> Naskah
________
B.     Dalam Perjanjian Baru
Dalam dunia Perjanjian Baru, persoalan tentang kawin campur merupakan sebuah realita yang dihadapi oleh jemaat Kristen Gereja Purba. Kawin campur yang dimaksudkan memiliki dua pengertian: kawin campur yang diakibatkan oleh pertobatan salah satu pasangan yang berasal dari pasangan kafir (menjadi orang Kristen) dan kawin campur yang memiliki arti bahwa seorang beriman (orang Kristen) memilih pasangannya yang tidak beriman (kafir). Kawin campur dalam pengertian yang kedua inilah yang menjadi persoalan seperti dalam pengertian kawin campur dalam dunia sekarang ini.
                  1 Kor 7: 12-16
Dalam perikop ini, Paulus membahas persoalan tentang kawin campur yang sedang dihadapi oleh jemaat Kristiani pada waktu itu. Kasus ini tidak mempersoalkan masalah, apakah orang beriman boleh memilih jodoh yang tidak beriman, melainkan bagaimana seorang yang tidak beriman yang semula kawin dengan seorang yang juga tidak beriman tetapi kemudian bertobat menjadi Kristen, harus bersikap terhadap jodohnya yang tetap tidak beriman[2]. Lebih lanjut Paulus menegaskan bahwa situasi yang dihadapi oleh jemaat dalam kawin campur haruslah dipertahankan, kecuali jika pasangan yang tidak beriman menginginkan perceraian. Ia menegaskan pentingnya untuk menjaga “status quo” itu dengan alasan bahwa “karena suami yang tidak beriman itu dikuduskan oleh isterinya dan isteri yang tidak beriman itu dikuduskan oleh suaminya. Andaikata tidak demikian, niscaya anak-anakmu adalah anak cemar, tetapi sekarang mereka adalah anak-anak kudus” (1 Kor 7: 14).
________
> Butir Tersedia
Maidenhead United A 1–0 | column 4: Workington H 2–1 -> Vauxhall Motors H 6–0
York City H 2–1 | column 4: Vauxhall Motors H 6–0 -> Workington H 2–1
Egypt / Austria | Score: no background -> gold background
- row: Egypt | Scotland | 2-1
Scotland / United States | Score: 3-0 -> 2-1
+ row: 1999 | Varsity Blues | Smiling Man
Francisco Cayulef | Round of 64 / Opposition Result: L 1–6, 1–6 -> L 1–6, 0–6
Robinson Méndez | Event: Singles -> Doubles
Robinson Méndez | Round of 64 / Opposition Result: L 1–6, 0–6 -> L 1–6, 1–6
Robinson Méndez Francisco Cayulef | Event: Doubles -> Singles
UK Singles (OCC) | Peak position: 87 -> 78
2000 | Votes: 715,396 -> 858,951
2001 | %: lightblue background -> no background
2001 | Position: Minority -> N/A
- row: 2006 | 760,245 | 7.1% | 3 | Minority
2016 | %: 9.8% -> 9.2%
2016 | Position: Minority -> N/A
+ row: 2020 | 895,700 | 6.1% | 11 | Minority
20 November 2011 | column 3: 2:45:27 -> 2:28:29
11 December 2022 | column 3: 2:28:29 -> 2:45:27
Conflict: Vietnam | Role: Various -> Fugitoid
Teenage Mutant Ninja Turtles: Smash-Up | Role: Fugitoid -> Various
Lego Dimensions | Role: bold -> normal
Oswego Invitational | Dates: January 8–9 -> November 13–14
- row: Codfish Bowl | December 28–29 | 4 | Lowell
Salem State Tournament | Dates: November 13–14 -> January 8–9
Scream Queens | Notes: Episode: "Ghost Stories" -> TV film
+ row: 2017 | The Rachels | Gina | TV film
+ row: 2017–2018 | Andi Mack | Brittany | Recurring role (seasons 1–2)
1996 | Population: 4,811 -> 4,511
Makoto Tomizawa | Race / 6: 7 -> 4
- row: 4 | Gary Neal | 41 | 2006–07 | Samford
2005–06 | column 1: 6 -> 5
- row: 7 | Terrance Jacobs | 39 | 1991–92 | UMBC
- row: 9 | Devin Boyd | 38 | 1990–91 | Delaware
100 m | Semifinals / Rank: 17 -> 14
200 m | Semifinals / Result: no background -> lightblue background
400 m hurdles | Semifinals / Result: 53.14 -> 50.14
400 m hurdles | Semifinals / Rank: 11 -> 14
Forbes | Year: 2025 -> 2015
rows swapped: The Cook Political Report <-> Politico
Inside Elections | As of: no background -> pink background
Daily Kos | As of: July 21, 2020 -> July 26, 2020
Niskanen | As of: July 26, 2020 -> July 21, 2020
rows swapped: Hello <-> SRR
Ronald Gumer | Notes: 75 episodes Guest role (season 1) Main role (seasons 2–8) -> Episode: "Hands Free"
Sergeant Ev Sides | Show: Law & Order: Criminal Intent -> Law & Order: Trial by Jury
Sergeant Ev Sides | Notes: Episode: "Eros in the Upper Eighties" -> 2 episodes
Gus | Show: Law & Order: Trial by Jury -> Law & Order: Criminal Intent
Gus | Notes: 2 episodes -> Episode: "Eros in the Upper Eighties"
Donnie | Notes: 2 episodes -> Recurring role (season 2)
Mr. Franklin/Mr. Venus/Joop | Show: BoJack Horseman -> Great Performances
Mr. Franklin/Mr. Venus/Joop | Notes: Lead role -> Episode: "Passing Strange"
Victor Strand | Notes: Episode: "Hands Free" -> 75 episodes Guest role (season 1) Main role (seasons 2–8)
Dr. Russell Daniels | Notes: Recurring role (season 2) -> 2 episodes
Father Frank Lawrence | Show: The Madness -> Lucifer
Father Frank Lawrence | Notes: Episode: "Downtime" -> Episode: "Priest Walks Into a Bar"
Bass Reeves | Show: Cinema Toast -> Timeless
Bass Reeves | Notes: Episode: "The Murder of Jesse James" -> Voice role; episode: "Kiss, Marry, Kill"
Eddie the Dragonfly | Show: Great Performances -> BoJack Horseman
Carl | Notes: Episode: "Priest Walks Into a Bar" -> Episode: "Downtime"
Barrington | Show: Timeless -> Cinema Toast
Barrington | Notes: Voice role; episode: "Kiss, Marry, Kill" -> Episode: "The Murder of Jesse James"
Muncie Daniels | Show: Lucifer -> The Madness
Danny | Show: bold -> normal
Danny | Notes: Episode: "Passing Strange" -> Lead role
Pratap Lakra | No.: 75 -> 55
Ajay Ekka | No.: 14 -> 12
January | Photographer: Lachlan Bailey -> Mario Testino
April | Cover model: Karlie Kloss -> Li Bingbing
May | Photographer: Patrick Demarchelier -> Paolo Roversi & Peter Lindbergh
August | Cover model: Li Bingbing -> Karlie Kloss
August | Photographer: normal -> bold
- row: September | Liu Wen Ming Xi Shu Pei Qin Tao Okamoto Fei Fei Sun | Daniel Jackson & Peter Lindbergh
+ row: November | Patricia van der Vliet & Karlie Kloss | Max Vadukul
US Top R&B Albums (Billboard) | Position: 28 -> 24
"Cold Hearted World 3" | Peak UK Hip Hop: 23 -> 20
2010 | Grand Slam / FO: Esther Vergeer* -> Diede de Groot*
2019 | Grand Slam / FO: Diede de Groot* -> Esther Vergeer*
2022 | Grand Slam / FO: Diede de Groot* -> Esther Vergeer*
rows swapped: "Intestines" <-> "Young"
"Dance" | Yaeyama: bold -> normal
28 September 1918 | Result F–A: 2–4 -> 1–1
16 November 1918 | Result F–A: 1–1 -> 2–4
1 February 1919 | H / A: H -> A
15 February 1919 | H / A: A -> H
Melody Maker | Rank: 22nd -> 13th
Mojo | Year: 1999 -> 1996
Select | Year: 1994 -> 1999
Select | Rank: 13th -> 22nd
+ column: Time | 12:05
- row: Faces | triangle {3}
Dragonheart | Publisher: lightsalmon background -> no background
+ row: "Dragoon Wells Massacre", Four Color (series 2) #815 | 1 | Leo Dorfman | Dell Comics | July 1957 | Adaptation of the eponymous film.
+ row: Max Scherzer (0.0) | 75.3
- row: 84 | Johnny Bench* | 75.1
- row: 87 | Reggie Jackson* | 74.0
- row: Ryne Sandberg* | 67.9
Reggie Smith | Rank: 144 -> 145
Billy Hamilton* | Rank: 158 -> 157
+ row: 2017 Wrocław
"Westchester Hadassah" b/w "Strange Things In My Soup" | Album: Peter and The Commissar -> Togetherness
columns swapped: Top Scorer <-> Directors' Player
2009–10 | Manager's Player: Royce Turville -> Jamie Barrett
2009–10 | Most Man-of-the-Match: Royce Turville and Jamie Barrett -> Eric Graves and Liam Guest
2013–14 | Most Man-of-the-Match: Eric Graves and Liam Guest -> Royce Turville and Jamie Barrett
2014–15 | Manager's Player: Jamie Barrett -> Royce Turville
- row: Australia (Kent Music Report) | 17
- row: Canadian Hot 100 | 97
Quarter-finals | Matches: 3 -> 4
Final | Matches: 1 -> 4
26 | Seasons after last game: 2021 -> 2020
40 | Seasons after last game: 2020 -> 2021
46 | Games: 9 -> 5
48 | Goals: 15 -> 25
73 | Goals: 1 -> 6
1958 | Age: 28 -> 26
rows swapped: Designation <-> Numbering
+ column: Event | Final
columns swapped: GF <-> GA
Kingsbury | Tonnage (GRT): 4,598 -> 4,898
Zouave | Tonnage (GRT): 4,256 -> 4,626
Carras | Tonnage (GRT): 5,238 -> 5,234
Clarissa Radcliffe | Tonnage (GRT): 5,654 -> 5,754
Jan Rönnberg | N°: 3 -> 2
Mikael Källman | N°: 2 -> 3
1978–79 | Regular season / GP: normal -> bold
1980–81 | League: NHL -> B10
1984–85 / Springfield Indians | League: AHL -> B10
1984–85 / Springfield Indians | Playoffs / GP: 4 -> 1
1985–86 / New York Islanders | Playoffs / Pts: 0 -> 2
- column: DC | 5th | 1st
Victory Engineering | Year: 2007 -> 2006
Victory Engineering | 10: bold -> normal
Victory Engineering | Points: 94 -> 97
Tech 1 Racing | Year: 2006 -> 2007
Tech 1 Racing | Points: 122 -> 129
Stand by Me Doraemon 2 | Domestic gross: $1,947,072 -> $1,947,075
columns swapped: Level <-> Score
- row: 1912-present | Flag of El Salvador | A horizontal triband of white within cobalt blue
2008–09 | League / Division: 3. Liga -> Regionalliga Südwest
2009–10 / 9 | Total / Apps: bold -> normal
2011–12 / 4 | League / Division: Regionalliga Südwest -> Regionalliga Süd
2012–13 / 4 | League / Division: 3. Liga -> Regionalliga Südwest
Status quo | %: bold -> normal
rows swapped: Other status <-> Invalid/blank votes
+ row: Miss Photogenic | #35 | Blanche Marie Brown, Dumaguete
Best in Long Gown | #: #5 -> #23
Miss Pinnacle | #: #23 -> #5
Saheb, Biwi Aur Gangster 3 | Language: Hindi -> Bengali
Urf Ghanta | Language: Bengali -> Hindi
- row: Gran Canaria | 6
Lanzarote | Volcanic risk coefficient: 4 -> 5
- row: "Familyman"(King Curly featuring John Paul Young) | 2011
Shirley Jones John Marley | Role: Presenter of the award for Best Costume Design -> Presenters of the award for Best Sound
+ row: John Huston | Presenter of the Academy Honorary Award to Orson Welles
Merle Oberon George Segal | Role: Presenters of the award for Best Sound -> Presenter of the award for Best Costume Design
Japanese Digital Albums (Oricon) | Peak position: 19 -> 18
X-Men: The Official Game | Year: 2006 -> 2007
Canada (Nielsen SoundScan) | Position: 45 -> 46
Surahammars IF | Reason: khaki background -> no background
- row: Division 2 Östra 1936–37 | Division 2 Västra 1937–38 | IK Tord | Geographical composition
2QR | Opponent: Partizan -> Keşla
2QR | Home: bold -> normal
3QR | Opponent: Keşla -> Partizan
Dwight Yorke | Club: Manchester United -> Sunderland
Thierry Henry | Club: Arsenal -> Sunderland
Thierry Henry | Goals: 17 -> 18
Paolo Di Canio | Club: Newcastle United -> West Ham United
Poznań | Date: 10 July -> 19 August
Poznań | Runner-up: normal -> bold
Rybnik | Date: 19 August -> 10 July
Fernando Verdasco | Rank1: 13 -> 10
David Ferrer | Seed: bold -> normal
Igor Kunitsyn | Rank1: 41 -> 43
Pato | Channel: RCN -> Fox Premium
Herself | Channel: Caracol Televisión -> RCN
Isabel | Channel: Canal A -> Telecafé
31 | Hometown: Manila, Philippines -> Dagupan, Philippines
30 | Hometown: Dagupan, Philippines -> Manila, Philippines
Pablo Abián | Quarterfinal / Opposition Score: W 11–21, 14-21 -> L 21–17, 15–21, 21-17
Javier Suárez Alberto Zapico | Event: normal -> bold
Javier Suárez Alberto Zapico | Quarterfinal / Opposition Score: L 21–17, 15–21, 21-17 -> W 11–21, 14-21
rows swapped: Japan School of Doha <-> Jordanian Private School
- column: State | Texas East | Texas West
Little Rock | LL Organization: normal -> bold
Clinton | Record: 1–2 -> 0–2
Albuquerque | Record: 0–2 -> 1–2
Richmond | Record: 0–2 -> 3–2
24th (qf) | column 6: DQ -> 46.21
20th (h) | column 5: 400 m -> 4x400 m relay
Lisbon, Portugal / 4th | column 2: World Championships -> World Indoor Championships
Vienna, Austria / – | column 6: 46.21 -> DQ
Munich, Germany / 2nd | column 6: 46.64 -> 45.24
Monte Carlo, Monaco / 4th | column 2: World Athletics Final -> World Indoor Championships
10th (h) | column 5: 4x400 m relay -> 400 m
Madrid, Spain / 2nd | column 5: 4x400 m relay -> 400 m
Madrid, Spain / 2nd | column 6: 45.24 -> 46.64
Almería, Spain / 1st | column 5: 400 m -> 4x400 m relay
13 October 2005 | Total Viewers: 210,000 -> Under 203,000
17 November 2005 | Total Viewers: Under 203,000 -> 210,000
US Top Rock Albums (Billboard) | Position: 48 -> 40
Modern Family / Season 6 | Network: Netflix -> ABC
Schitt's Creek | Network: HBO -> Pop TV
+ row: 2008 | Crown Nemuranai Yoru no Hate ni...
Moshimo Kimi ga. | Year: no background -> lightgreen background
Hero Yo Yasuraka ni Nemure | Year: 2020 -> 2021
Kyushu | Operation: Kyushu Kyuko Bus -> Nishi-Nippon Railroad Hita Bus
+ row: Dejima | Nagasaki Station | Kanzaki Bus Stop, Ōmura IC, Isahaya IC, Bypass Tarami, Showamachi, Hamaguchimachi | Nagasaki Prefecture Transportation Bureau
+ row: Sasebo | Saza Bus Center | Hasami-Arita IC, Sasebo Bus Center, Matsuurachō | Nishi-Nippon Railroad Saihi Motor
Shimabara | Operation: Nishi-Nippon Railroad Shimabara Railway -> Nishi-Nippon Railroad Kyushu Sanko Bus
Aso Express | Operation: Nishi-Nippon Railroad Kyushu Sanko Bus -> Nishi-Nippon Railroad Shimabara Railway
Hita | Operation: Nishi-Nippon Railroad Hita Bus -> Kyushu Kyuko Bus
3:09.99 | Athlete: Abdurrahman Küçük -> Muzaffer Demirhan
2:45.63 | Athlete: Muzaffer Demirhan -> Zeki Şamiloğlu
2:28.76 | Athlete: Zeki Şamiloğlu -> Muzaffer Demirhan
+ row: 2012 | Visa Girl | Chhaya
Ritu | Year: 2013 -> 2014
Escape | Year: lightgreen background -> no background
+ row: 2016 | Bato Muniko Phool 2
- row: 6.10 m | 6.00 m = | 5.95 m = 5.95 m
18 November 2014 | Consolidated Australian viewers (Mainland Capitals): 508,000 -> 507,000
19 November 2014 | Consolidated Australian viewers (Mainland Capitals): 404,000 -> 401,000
________
> Soal Latihan
**1)** Menurut naskah tentang kawin campur, dalam keadaan apa Paulus membolehkan kawin campur tidak dipertahankan?
**2)** Teruskan naskah tentang kawin campur dalam Perjanjian Baru mulai dari kalimat sesudah kalimat terakhirnya.

> Kunci Jawaban
**1)** Jika pasangan yang tidak beriman menginginkan perceraian.

**2)**
Di lain pihak, Paulus melihat sisi positif dari kawin campur dengan menekankan adanya gagasan tentang pengudusan. Baginya, dalam kawin campur terletak praksis nyata pergaulan hidup orang beriman dengan orang yang tidak beriman (non-Kristen) dapat menjadi peluang tawaran iman serta rahmat yang menguduskan, dari salah satu pasangan kepada pasangannya sendiri.
                  1 Ptr 3: 1-7
Situasi hidup jemaat dalam kawin campur yang dihadapi dalam 1 Ptr adalah tentang prilaku orang Kristen yang berupa kesaksian di tengah orang-orang kafir (bdk. 1 Ptr 2: 12). Oleh karena itu, dalam tulisannya Paulus berusaha untuk menanggapi keprihatinan yang lahir di tengah situasi itu di mana kawin campur yang diakibatkan oleh pertobatan istri dari pasangan kafir memberikan akibat yang negatif bagi istri. Situasi itu demikian terjadi karena peranan suami yang dominan dan yang harus ditaati oleh istri sebagai pihak yang lemah (ay 7). Dengan menghayati sikap misioner, sang istri dianjurkan oleh Paulus untuk mewartakan kesaksian kepada suami tentang penghayatan imannya.
Dalam perikop ini, penekanan pada orang beriman yang memiliki pasangan tidak beriman adalah sebuah risiko yang dapat membahayakan iman sendiri dan penerusan iman kepada anak-anaknya. Berhadapan dengan realita ini – mengingat sikap negatif jemaat Kristen Gereja Purba terhadap kaum yang tidak beriman (bdk. 2 Kor 6: 14-16) – dapat dipahami bahwa kawin campur sebagai akibat pemilihan pasangan yang tidak beriman dipandang negatif seperti dalam Perjanjian Lama.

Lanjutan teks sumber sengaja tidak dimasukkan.